Les autorités n’ont pas encore demandé d’expertise sur sa valeur financière.

Le livre pourra être consulté mais ne pourra plus désormais être emprunté.

source : azygma.be

lundi 18 avril 2011

Carte historique de la Science Fiction

Juste parce qu'il me semble difficile de passer à côté tellement je la trouve impressionnante, je vous présente aujourd'hui cette étrange carte à la fois complexe et apparemment complète carte historique de la Science Fiction et du fantastique en littérature, proposée sur le site SciMaps.

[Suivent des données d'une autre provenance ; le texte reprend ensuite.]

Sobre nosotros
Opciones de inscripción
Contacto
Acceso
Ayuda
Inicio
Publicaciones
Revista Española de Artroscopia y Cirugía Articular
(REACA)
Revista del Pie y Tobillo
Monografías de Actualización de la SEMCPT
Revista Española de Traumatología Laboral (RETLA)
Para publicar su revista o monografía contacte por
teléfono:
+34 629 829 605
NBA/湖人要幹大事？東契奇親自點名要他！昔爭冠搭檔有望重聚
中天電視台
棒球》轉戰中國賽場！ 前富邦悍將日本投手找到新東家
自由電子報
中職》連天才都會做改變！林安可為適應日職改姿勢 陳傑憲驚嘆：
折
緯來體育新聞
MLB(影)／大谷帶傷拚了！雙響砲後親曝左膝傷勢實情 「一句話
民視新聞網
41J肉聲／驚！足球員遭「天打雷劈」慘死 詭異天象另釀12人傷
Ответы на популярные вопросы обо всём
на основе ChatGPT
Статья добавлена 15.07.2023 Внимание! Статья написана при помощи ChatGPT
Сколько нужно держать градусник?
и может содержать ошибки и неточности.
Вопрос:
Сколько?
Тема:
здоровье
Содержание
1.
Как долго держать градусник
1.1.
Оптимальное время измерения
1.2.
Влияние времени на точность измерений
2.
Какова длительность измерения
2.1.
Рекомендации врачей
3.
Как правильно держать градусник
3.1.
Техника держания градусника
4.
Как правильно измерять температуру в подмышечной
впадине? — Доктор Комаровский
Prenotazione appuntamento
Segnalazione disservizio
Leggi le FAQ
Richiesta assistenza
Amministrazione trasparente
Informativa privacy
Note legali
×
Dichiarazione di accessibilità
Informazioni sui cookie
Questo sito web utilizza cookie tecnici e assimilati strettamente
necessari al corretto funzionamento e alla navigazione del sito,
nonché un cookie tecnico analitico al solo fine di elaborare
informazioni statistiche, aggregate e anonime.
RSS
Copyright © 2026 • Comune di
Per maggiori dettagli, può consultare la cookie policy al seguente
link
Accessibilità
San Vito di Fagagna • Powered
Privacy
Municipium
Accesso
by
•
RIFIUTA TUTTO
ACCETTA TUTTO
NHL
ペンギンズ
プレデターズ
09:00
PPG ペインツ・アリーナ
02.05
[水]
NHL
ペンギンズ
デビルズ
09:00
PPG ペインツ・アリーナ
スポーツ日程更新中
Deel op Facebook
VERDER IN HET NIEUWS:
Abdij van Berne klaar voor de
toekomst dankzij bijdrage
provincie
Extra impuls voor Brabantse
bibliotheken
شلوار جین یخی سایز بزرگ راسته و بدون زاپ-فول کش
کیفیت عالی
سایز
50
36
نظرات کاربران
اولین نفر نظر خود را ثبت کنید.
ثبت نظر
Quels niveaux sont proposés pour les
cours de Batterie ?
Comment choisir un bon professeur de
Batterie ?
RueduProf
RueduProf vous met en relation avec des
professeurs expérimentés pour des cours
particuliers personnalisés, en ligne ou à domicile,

Tout émane de la Peur et du Merveilleux, se nourrit de philosophie, d'art, de spéculations, d'exploration, se subdivise en romans de science fiction, de fantasy, de western, d'horreur, utopiques, space opera et cyberpunk dans ce magma lovecraftien et protéiforme évoquant film, pulp magazines, weird tales magazines ou romans.

Un tour de force et une mine également de titres et d'information. A découvrir.

Repéré et signalé par Algésiras, sur son blog (tout est calme) qui nous renvoie également sur cette magnifique Table périodique de la narration trouvée sur DeviantArt.